Figure 2. The consensus sequence from each stack is broken down into kmers in the second stage of the ustacks algorithm and stored in a dictionary. Two stacks that have a certain number of k-mers in common are considered as potentially matching and are aligned together. If the number of nucleotide mismatches are less than the distance allwoed between stacks the stacks are merged into a locus.

Once a set of exactly matching stacks has been generated, the second stage of the algorithm seeks to match putative alleles together into a locus. The distance allowed between stacks parameter represents the number of nucleotides that may be different between two stacks in order to merge them. These nucleotide differences may be due to polymorphisms present between two alleles, or they may be due to sequencing error.

In Figure 2, Stack 1 and Stack 2 are found to have fewer nucleotide mismatches than allowed by the distance parameter and are merged into polymorphic Locus 1. Stack 3 and Stack X are found to be monomorphic and are converted to individual Locus 2 and Locus X. The large grey set of stacks represents a set of repetitive sequence that has too many alleles to be biologically correct. The pipeline detects these loci and blacklists them from the rest of the pipeline.
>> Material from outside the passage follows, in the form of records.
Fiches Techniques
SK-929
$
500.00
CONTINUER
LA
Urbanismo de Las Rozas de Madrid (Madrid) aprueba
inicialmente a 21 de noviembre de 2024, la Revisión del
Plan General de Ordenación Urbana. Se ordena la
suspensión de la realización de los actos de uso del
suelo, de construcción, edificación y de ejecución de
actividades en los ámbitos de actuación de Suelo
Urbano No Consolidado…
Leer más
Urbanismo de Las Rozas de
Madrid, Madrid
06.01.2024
Some things to consider when setting this parameter value:

  1. If you set this parameter too low, then some loci will fail to be reconstructed. This means the SNPs contained in that locus will not be identified and this locus will appear as two loci to the remainder of the pipeline.
  2. Setting this parameter too high will allow repetitive sequence to chain together in to large, nonsensical loci. For example, if stack A is one nucleotide apart from stack B, which is one nucleotide apart from stack C, which is one nucleotide apart from stack D, then A, B, C, and D will be merged into a locus despite A and D being four nucleotides apart. These loci are not useful to the pipeline and at several points the pipeline will try to detect these and set them aside.
  3. You will want to experiment with several different values of this parameter to see how many polymorphic loci you can construct.

Incorporating Secondary Reads

Once the loci are formed, the secondary reads are brought back into the analysis and are aligned against the assembled loci using a more permissive nucleotide mismatch value (you can control this value with the -N parameter to ustacks or denovo_map.pl). This process provides more depth which aides the SNP calling model in detecting polymorphisms. A locus with a single polymorphism is outlined in Figure 3.

Locus

Figure 3. The major components in a Stacks Locus.
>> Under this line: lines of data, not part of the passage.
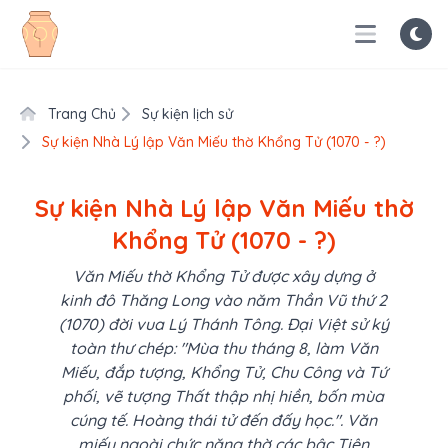
Trang Chủ
Sự kiện lịch sử
Sự kiện Nhà Lý lập Văn Miếu thờ Khổng Tử (1070 - ?)
Sự kiện Nhà Lý lập Văn Miếu thờ
Khổng Tử (1070 - ?)
Văn Miếu thờ Khổng Tử được xây dựng ở
kinh đô Thăng Long vào năm Thần Vũ thứ 2
(1070) đời vua Lý Thánh Tông. Đại Việt sử ký
toàn thư chép: "Mùa thu tháng 8, làm Văn
Miếu, đắp tượng, Khổng Tử, Chu Công và Tứ
phối, vẽ tượng Thất thập nhị hiền, bốn mùa
cúng tế. Hoàng thái tử đến đấy học.". Văn
miếu ngoài chức năng thờ các bậc Tiên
Distance Between Catalog Loci

Catalog distance

Figure 4. Catalog construction.

The ustacks program will be executed on each individual sample in the data set to build loci. Once this is complete, the data from each individual will be merged into a catalog (by the cstacks program), which is meant to contain all the loci and alleles in the population. In the case of a mapping cross, then the catalog can be built soley from the parental loci. In the case of a population, the catalog will be constructed from the loci in each individual in the population.

Rarely in the case of a mapping cross, but frequently in the case of a population, there will be monomorphic, or fixed loci in two or more individuals in the population. However, if you compare these loci to one another, you will find that the are differentially fixed versions of the same locus and should be merged into a single locus in the catalog. If the distance between catalog loci parameter is greater than 0, then cstacks will use the consensus sequence from each locus to attempt to merge loci together across samples.
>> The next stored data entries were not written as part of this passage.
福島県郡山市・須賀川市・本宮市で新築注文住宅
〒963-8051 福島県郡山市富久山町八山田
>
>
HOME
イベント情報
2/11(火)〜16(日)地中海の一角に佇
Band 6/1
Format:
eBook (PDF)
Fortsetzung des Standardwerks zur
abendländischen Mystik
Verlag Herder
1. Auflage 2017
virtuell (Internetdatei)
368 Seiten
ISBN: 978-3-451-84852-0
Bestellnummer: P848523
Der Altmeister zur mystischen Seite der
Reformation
Some things to consider when setting this parameter value:

  1. As with nucleotide mismatch parameter, if you set this parameter too low there will be loci across individuals that are represented independently in the catalog that are truly the same locus. This will cause you to miss fixed differences in a population analysis, for example. If you plan to build a phylogenetic tree from these data, loci with fixed differences are the most important ones.
  2. If you set this parameter too high, you will again allow loci close together in sequence space to chain together and create big, erroneous loci in the catalog.
  3. A good rule of thumb is to set this parameter to the same value as you set -M for ustacks.